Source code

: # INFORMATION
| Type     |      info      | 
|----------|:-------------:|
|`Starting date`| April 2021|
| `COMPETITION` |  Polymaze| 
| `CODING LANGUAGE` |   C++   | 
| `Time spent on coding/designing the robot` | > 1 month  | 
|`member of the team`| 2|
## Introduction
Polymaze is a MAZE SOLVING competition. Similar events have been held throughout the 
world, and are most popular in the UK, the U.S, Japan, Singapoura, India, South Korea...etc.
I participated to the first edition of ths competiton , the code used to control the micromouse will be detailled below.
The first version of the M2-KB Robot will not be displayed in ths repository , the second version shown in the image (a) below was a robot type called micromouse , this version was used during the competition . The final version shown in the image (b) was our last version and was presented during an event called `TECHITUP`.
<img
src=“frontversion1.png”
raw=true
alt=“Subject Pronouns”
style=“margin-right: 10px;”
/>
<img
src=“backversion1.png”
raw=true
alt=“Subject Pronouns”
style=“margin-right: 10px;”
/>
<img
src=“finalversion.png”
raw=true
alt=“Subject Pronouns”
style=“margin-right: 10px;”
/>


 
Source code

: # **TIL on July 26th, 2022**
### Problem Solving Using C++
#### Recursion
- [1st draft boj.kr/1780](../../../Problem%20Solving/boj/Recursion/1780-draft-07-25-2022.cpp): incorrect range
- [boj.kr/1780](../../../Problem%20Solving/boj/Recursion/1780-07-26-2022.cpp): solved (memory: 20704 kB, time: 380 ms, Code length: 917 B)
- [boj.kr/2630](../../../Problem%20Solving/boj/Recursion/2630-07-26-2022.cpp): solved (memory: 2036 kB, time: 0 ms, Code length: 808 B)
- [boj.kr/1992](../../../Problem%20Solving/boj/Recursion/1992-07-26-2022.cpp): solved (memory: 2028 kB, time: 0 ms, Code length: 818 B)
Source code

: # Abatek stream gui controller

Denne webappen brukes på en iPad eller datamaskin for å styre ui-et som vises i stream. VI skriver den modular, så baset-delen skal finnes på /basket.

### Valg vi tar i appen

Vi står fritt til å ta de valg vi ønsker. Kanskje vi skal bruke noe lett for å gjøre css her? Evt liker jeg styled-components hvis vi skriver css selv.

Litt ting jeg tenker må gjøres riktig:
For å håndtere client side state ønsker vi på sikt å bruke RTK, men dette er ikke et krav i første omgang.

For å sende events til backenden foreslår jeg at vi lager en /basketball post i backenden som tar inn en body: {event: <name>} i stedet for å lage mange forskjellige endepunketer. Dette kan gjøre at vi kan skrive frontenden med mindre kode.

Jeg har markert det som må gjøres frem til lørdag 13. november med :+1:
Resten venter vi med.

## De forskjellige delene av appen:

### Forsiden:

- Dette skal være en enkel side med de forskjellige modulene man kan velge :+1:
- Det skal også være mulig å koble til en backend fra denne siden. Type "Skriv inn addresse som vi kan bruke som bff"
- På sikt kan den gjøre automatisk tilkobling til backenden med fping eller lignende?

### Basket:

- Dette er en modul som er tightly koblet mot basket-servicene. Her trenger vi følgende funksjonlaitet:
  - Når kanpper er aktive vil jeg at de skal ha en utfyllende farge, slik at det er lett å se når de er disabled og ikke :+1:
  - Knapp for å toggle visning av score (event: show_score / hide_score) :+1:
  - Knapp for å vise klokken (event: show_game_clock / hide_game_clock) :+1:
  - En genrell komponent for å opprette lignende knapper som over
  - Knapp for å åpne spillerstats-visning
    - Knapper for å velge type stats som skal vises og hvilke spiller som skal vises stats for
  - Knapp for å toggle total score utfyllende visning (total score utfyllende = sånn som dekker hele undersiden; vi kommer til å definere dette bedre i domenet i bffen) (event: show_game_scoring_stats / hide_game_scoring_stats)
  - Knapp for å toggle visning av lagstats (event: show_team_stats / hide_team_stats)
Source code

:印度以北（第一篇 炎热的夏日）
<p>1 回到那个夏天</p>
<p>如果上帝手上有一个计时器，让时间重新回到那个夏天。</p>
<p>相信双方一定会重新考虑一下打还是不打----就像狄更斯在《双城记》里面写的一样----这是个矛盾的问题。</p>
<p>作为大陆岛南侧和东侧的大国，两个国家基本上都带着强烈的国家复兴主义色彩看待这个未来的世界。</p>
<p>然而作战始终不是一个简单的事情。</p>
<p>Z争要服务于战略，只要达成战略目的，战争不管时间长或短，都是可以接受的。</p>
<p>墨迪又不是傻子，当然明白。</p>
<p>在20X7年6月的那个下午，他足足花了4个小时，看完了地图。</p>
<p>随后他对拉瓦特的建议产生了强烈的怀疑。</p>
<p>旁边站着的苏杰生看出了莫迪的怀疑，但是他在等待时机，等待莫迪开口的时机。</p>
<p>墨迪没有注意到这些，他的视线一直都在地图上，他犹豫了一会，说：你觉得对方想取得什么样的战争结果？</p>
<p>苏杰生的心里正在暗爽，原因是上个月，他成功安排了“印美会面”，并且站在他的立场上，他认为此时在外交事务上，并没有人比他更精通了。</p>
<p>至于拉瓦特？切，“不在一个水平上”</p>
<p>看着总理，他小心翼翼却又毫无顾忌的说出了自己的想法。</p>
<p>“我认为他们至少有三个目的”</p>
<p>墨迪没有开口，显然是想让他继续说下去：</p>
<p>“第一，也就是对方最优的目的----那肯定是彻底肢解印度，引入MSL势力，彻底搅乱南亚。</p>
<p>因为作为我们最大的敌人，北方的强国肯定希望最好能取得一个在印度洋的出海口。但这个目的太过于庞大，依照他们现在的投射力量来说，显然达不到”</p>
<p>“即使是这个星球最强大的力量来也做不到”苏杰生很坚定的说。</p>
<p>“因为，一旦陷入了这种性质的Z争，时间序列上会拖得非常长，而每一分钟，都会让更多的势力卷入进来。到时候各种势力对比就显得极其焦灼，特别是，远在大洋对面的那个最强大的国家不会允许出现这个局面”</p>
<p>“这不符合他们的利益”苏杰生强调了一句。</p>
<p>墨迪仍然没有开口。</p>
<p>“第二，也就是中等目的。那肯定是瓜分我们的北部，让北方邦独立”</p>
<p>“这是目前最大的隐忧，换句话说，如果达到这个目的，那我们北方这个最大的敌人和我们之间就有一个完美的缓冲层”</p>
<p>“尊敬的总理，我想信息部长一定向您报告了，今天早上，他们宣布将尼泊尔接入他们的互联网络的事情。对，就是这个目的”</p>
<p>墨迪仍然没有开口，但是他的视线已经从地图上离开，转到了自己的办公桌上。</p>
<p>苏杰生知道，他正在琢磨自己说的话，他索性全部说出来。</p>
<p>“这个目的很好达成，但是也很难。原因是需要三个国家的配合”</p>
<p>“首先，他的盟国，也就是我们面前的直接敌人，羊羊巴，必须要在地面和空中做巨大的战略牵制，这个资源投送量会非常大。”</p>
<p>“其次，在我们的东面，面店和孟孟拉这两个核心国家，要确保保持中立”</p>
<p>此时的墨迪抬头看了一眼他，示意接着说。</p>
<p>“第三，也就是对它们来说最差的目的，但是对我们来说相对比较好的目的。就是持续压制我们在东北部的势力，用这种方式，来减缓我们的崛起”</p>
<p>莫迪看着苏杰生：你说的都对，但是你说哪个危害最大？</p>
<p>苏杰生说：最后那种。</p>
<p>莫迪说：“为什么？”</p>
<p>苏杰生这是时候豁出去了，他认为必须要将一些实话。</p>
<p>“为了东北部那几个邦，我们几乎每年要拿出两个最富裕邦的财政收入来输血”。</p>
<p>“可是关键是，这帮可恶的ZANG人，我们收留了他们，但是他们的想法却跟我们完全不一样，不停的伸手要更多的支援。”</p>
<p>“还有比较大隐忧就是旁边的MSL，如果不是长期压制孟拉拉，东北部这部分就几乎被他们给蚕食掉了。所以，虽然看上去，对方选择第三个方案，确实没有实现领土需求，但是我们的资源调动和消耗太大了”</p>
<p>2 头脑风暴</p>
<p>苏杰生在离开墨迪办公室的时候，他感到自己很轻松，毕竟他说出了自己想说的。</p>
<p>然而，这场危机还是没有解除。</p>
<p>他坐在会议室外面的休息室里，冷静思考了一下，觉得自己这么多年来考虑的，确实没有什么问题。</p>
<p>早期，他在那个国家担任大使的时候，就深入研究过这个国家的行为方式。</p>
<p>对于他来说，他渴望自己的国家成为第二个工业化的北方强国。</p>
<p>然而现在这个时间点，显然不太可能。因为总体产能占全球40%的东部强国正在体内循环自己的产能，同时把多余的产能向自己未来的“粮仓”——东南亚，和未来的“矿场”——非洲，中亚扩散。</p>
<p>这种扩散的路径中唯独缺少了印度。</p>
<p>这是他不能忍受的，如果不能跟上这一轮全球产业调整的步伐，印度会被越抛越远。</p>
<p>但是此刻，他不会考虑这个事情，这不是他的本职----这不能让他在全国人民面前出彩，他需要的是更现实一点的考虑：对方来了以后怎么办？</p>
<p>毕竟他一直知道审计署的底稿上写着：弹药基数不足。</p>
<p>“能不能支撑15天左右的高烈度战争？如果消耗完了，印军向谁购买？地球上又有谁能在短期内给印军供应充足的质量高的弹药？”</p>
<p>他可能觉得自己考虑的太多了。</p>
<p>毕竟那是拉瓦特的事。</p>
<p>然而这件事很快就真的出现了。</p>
═══
Copy the lines starting with the one that contains "July 26th, 2022**" and ending with the one that contains "Denne webappen brukes", both included, with no changes.

:: YOUR SOLUTION ::
: # **TIL on July 26th, 2022**
### Problem Solving Using C++
#### Recursion
- [1st draft boj.kr/1780](../../../Problem%20Solving/boj/Recursion/1780-draft-07-25-2022.cpp): incorrect range
- [boj.kr/1780](../../../Problem%20Solving/boj/Recursion/1780-07-26-2022.cpp): solved (memory: 20704 kB, time: 380 ms, Code length: 917 B)
- [boj.kr/2630](../../../Problem%20Solving/boj/Recursion/2630-07-26-2022.cpp): solved (memory: 2036 kB, time: 0 ms, Code length: 808 B)
- [boj.kr/1992](../../../Problem%20Solving/boj/Recursion/1992-07-26-2022.cpp): solved (memory: 2028 kB, time: 0 ms, Code length: 818 B)
Source code

: # Abatek stream gui controller

Denne webappen brukes på en iPad eller datamaskin for å styre ui-et som vises i stream. VI skriver den modular, så baset-delen skal finnes på /basket.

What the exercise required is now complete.